* WRITTEN EXERCISE 1
Report every line in the listing below that contains the string "downbow".
+++ SELECTED EXCERPT
Her book shows “how colonial history and British labour are connected. I have a chapter in Dorset about the Tolpuddle Martyrs, a group of agricultural labourers who in the early 19th century started an agricultural labourers’ union. And, as a punishment, they got sent to the British penal colony in Australia. One was sent to the penal colony in Tasmania. Another of those labourers was sent to the farm of Edward Eyre, who later became the governor of Jamaica.”

India looms large in Country Walks. This is because the Indian empire, especially the East India Company, was “extremely important” to the British economy.

“The East India Company was one of the first corporations that was too big to fail,” Fowler said. “When the corruption within the company becomes evident, the British people were really shocked. After [the uprising in] 1857, the British government took control [of the company]. Many of the people I was investigating for my book were investing heavily in the company.”

Fowler did the Indian Walk in the Cotswolds with the local historian Raj Pal.

She tells the story of the Cockerell brothers, John and Charles, who went to India as young men. “John made his money through military service fighting (“Tiger of Mysore”) Tipu Sultan, among others. Charles made his money in finance. With their money transferred back to Britain, they built Sezincote House in the Mughal style in the local Cotswold stone. It’s a magnificent house, used for weddings. It’s got a pavilion, a fountain, a long waterway. It’s very pretty. The land around Sezincote, about the size of five big fields, was [bought and then] enclosed with Indian wealth.”

What is unusual and praiseworthy is that Sezincote’s present owner, Edward Peake, is very open about its provenance. “He’s very welcoming, and very knowledgeable about the house. He’s read the chapter that I wrote. He invited me and Raj into his house to have a cup of tea. He’s a very good custodian of the house.

The cover of Fowler’s book

“Another good example is the [owner of Harewood House in Leeds] Earl of Harewood, who belongs to the ‘heirs of slavery group’. He is proactively telling the slavery story.
++++++
+++ DATA FOR THIS TASK
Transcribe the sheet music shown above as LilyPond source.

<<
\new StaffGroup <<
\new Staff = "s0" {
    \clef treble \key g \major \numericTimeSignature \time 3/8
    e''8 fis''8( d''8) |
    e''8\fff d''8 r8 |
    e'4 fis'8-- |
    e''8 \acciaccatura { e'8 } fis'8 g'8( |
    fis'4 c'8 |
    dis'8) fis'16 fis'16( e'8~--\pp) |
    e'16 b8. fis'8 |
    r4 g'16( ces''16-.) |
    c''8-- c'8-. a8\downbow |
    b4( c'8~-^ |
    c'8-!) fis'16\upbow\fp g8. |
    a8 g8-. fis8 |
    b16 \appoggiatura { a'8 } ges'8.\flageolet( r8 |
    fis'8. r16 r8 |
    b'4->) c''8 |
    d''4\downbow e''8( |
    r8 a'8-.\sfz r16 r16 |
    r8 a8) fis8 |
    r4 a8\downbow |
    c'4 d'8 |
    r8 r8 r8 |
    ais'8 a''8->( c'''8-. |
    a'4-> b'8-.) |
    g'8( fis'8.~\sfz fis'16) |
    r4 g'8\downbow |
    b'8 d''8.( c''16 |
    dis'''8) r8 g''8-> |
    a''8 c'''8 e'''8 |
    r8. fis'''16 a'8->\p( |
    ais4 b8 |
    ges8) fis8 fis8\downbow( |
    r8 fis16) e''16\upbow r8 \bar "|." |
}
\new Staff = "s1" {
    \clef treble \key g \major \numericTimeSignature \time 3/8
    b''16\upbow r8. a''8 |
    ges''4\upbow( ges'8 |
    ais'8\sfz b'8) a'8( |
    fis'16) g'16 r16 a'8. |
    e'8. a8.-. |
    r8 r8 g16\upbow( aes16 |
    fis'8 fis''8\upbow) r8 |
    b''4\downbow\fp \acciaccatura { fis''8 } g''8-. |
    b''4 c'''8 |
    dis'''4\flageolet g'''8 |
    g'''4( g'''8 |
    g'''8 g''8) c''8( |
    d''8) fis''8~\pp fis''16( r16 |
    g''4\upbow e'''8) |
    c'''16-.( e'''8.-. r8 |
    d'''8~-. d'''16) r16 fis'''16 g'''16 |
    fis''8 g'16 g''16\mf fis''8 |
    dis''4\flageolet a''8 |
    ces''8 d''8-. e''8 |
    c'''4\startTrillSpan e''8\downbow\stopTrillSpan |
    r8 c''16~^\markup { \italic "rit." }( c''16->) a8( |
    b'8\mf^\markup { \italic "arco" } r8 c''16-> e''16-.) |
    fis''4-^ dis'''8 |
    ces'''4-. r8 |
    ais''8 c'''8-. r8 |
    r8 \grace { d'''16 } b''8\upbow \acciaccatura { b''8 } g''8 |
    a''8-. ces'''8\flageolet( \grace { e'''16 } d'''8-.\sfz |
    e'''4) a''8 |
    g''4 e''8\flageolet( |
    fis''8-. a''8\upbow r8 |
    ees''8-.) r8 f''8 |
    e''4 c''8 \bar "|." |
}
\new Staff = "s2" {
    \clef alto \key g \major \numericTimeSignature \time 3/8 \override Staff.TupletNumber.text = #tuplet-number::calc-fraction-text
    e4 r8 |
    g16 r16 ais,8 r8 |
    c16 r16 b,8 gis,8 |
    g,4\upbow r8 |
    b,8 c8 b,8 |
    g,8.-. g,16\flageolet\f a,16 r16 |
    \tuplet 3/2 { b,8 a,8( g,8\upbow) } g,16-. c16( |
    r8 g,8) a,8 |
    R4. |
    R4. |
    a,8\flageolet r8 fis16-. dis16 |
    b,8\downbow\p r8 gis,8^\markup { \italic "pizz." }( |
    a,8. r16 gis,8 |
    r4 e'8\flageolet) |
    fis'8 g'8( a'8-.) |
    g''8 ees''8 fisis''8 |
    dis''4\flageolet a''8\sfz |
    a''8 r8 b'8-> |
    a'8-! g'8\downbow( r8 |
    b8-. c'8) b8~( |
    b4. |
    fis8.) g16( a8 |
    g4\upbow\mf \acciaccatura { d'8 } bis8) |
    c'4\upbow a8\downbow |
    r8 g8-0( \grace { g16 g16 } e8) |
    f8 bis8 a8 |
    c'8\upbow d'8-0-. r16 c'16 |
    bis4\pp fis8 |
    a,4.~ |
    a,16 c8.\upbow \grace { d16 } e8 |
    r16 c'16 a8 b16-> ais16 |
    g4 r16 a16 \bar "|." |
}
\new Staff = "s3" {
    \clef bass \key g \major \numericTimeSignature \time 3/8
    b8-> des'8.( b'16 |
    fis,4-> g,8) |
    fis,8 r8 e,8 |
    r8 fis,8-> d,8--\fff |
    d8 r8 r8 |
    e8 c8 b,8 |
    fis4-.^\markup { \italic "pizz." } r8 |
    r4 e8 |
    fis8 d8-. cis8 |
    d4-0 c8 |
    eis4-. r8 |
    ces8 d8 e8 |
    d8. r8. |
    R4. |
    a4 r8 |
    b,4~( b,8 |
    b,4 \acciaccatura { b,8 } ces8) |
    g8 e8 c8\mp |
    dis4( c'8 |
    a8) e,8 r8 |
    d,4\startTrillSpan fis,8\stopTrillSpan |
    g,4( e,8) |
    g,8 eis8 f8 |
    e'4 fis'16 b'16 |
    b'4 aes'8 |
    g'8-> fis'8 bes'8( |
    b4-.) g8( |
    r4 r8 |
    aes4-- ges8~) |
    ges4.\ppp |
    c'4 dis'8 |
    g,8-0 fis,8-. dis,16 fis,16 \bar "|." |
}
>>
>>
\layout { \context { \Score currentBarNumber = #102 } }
++++++
* WRITTEN EXERCISE 2
Echo, word for word, the stretch of the article above on Country Walks from "Her book shows" through "the British economy.".

* FULL OUTPUT 1
    c''8-- c'8-. a8\downbow |
    d''4\downbow e''8( |
    r4 a8\downbow |
    r4 g'8\downbow |
    ges8) fis8 fis8\downbow( |
    b''4\downbow\fp \acciaccatura { fis''8 } g''8-. |
    c'''4\startTrillSpan e''8\downbow\stopTrillSpan |
    b,8\downbow\p r8 gis,8^\markup { \italic "pizz." }( |
    a'8-! g'8\downbow( r8 |
    c'4\upbow a8\downbow |

* FULL OUTPUT 2
Her book shows “how colonial history and British labour are connected. I have a chapter in Dorset about the Tolpuddle Martyrs, a group of agricultural labourers who in the early 19th century started an agricultural labourers’ union. And, as a punishment, they got sent to the British penal colony in Australia. One was sent to the penal colony in Tasmania. Another of those labourers was sent to the farm of Edward Eyre, who later became the governor of Jamaica.”

India looms large in Country Walks. This is because the Indian empire, especially the East India Company, was “extremely important” to the British economy.